__Exercise tasks__:
[A] Translate this sentence from the family blog post into Spanish: "It has been nice having them home during break with zero agenda."
[B] Reproduce the part of the family blog post starting at "I took some" and ending at "it turns out.".

__Document extract__:
_ _ _
I took some days to myself away from posting, and just being with the family. We’re giving homesteading a try. It seems more and more processed. Foods are so prevalent that we forget to cook real food for ourselves. I love me some bacon but when you look at the ingredients there’s about a half a dozen of the ingredients I can’t even pronounce. I’m no expert but that’s concerning. But maybe that’s how bacon really is made I don’t know however, over winter break we decided to make bacon ourselves. It’s currently curing in the refrigerator so we shall see how it turns out.
Winter Break is officially over for the children as the spin of their alarm going off at 6:30am mark their return to school. It has been nice having them home during break with zero agenda. I have never woken my children for school, not even daycare. If you’re still sleeping, I’ll wait. I hated being woken up as a kid. I was and still am not a morning person. I hate getting up for COH appointments. Anything requiring me to get up before 8:30pm is always incredibly painful. But when the children were younger, I would literally just wait and let us be late. I always valued their sleep above anything else and for the most part still honor that. If we’re going camping – you’re getting woken up. Fishing trip? Catching a plane? All exceptions. School? Eh, you can take a tardy. These aren’t the battle hymns of the Tiger mom. These are the battle hymns of the hot mass mom. Let’s not get it twisted.
_ _ _
__Source information__:

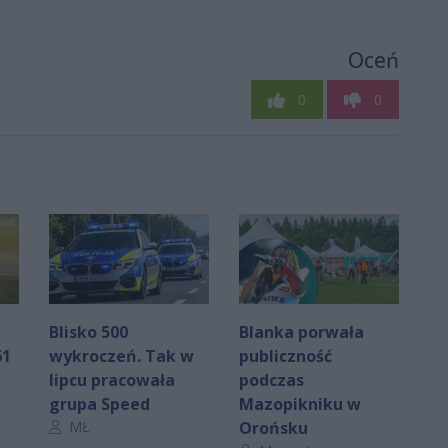
Oceń
0
0
Blisko 500
Blanka porwała
61
wykroczeń. Tak w
publiczność
lipcu pracowała
podczas
grupa Speed
Mazopikniku w
Autor artykułu:
MŁ
Orońsku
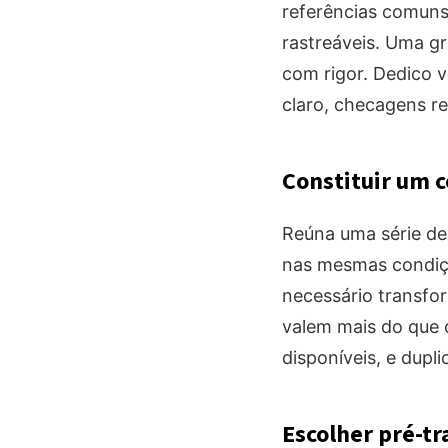
referências comuns,
rastreáveis. Uma g
com rigor. Dedico 
claro, checagens reg
Constituir um c
Reúna uma série de
nas mesmas condiç
necessário transf
valem mais do que 
disponíveis, e dupl
Escolher pré-t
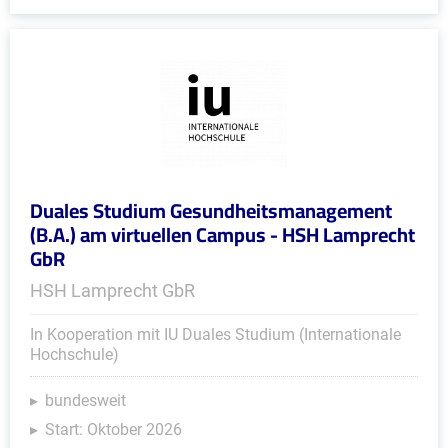
Duales Studium Gesundheitsmanagement
(B.A.) am virtuellen Campus - HSH Lamprecht
GbR
HSH Lamprecht GbR
In Kooperation mit IU Duales Studium (Internationale
Hochschule)
bundesweit
Start: Oktober 2026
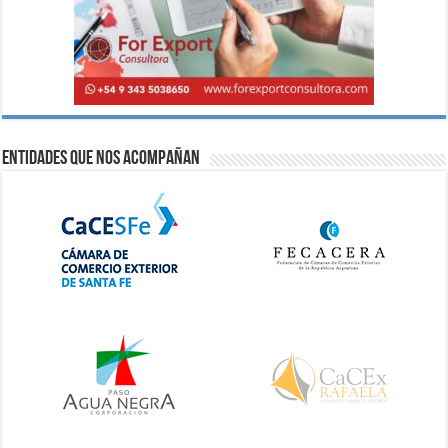
Entidades que nos acompañan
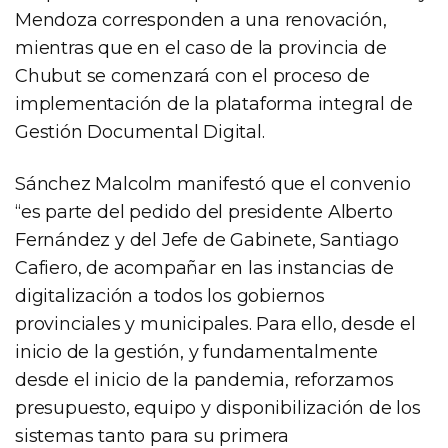
Mendoza corresponden a una renovación,
mientras que en el caso de la provincia de
Chubut se comenzará con el proceso de
implementación de la plataforma integral de
Gestión Documental Digital.
Sánchez Malcolm manifestó que el convenio
“es parte del pedido del presidente Alberto
Fernández y del Jefe de Gabinete, Santiago
Cafiero, de acompañar en las instancias de
digitalización a todos los gobiernos
provinciales y municipales. Para ello, desde el
inicio de la gestión, y fundamentalmente
desde el inicio de la pandemia, reforzamos
presupuesto, equipo y disponibilización de los
sistemas tanto para su primera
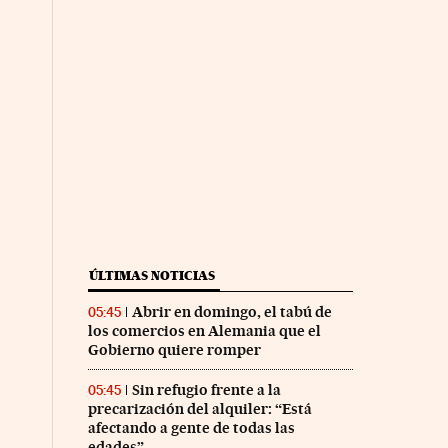
ÚLTIMAS NOTICIAS
Abrir en domingo, el tabú de
05:45
los comercios en Alemania que el
Gobierno quiere romper
Sin refugio frente a la
05:45
precarización del alquiler: “Está
afectando a gente de todas las
edades”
_ _ _
__Answers to this exercise__:
[A] Ha sido agradable tenerlos en casa durante las vacaciones sin ningún plan.

[B]
I took some days to myself away from posting, and just being with the family. We’re giving homesteading a try. It seems more and more processed. Foods are so prevalent that we forget to cook real food for ourselves. I love me some bacon but when you look at the ingredients there’s about a half a dozen of the ingredients I can’t even pronounce. I’m no expert but that’s concerning. But maybe that’s how bacon really is made I don’t know however, over winter break we decided to make bacon ourselves. It’s currently curing in the refrigerator so we shall see how it turns out.